Initially the checklist worked well, but I didn’t really fully grasp the importance of using this process. I thought that as long as I knew the steps there would be no need for a listed, systemised sequence of commands to make my CCR dive ready. It wasn’t until I jumped into the water with my O2 turned off. I could have sworn that I had opened up all my tanks but on this occasion I must have isolated my tank valve shortly after doing my calibration. Luckily I was observant enough to notice my PO2 was dangerously low while swimming towards the downline on the surface. I immediately switched over to my BOV and switched on my O2. Ever since that day I have never faltered from conducting a full, checklist run before putting on my CCR. No exceptions!

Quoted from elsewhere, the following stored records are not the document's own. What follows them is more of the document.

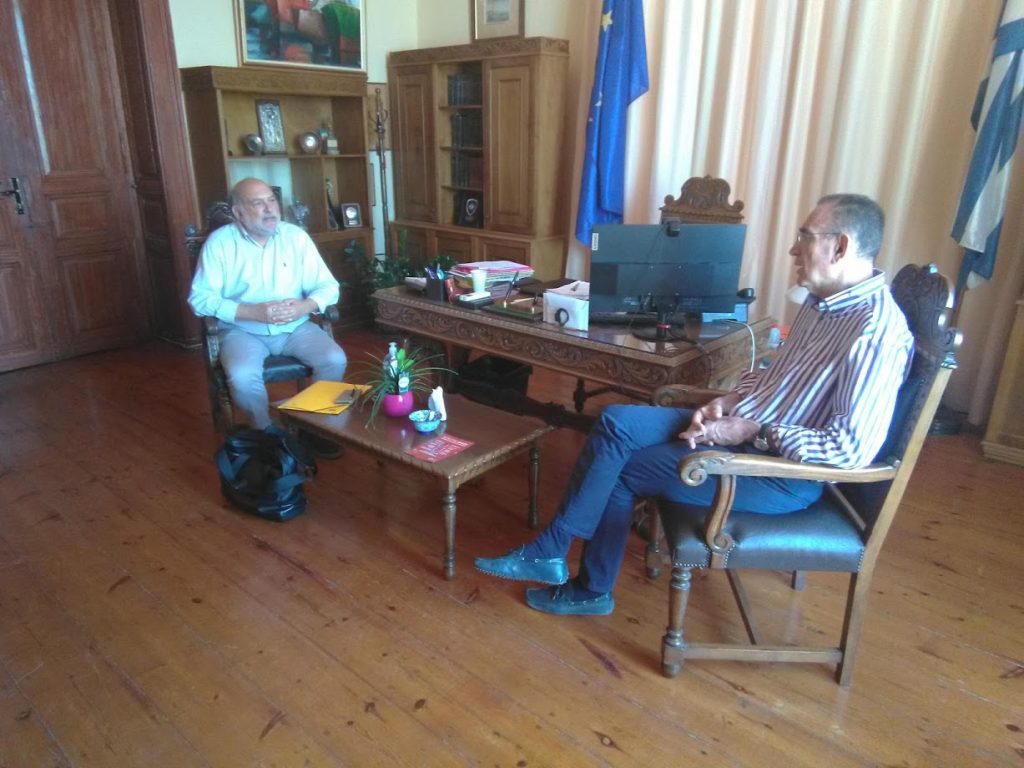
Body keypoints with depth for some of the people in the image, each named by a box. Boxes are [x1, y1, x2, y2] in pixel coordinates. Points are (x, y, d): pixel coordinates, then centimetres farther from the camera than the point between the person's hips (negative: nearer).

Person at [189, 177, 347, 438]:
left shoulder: (296, 236, 2)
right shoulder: (219, 243, -4)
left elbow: (328, 286, 1)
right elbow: (201, 298, -10)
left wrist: (304, 306, -21)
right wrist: (254, 312, -21)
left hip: (296, 327, 2)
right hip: (243, 330, -2)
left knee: (335, 360, -22)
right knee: (242, 376, -31)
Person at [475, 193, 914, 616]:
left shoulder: (876, 330, -21)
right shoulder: (822, 299, 9)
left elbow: (852, 449, -26)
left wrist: (756, 431, -21)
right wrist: (732, 399, 1)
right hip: (742, 427, 9)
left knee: (621, 468, -9)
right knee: (616, 423, -6)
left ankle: (549, 552, 15)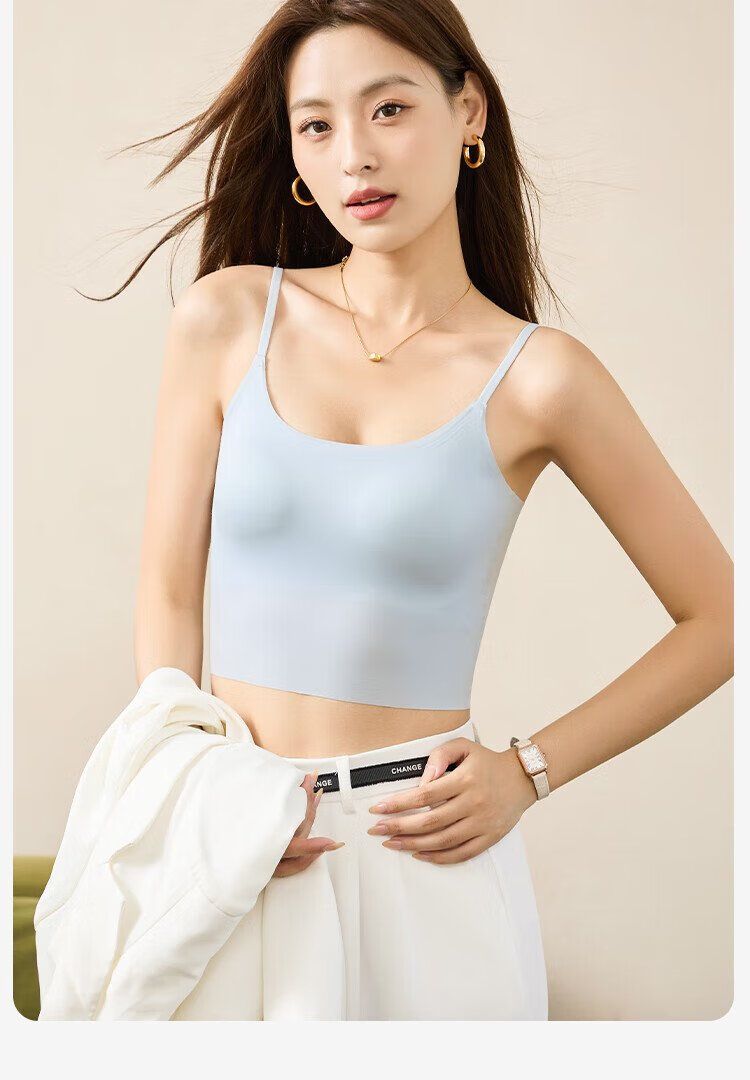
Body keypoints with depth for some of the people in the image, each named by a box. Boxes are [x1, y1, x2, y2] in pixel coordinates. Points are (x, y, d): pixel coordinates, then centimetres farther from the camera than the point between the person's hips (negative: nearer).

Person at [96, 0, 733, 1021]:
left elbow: (719, 615, 0)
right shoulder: (225, 320, -1)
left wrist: (529, 769, -6)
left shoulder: (537, 378, -7)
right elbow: (169, 596, 3)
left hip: (423, 849, -2)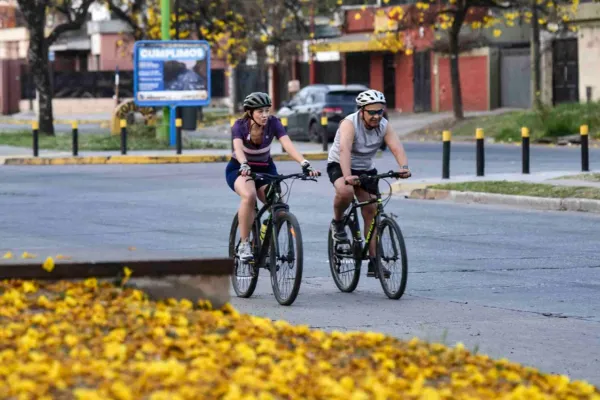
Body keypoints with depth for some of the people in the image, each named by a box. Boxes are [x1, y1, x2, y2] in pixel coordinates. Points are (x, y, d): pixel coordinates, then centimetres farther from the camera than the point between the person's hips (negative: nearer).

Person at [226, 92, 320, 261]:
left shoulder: (273, 123, -16)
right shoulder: (240, 126, -21)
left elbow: (288, 144, -30)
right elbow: (238, 148, -39)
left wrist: (305, 164, -47)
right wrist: (244, 165, -61)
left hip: (265, 169, 3)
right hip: (239, 169, -3)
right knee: (249, 195, -35)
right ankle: (244, 245, -24)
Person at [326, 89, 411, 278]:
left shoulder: (384, 126, -11)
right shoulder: (350, 124, -26)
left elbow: (396, 147, -26)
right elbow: (344, 149, -41)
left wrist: (404, 167, -46)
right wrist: (347, 176, -56)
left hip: (366, 169, 5)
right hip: (339, 165, -5)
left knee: (371, 210, -4)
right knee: (345, 192, -36)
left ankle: (374, 262, 0)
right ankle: (337, 224, -6)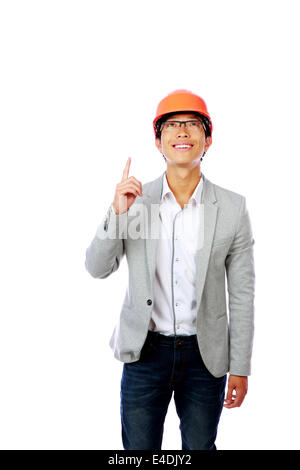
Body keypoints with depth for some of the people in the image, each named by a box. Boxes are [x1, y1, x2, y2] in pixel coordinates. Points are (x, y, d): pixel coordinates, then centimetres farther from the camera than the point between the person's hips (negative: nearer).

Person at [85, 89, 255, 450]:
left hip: (205, 354, 0)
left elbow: (242, 294, -3)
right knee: (139, 449, 14)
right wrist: (117, 213, -20)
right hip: (144, 352, 1)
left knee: (200, 447, 17)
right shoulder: (136, 199, -5)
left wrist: (240, 368, 0)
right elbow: (97, 268, -5)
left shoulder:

Some believe that this checklist is exactly that, you need to physically tick off each stage as you conduct it. I too have tried this process, but quickly found this not to work for me (personally). I truly believe that what ever process you choose to use, you must always do it the same way. For example, this written, ticked off process didn’t work for me because I found myself on the boat without a new checklist or I didn’t have a pen to tick it off with. Now I just used the checklist visually, with the old ticks still there. Now, in my opinion, this is flawed because now I changed my process of doing the checklist. So now, I have my checklist and visually go through every step. I do this the same way, every time. If I get interrupted during my set up, I go back to the beginning and step by step make sure I have completed them until I have reached the point I left it at and carry on till I have completed it.
I have also taken checklists to the next stage by making divers go over a short check before they get into the water. This has been implemented to all my trips for the last 3 years. Observations have been made during this check before divers enter the water on a number of occasions with gas turned off and computers set to the wrong gas. And these were ALL highly experienced divers. All I am saying is that Checklists work. They save lives. Plain and simple.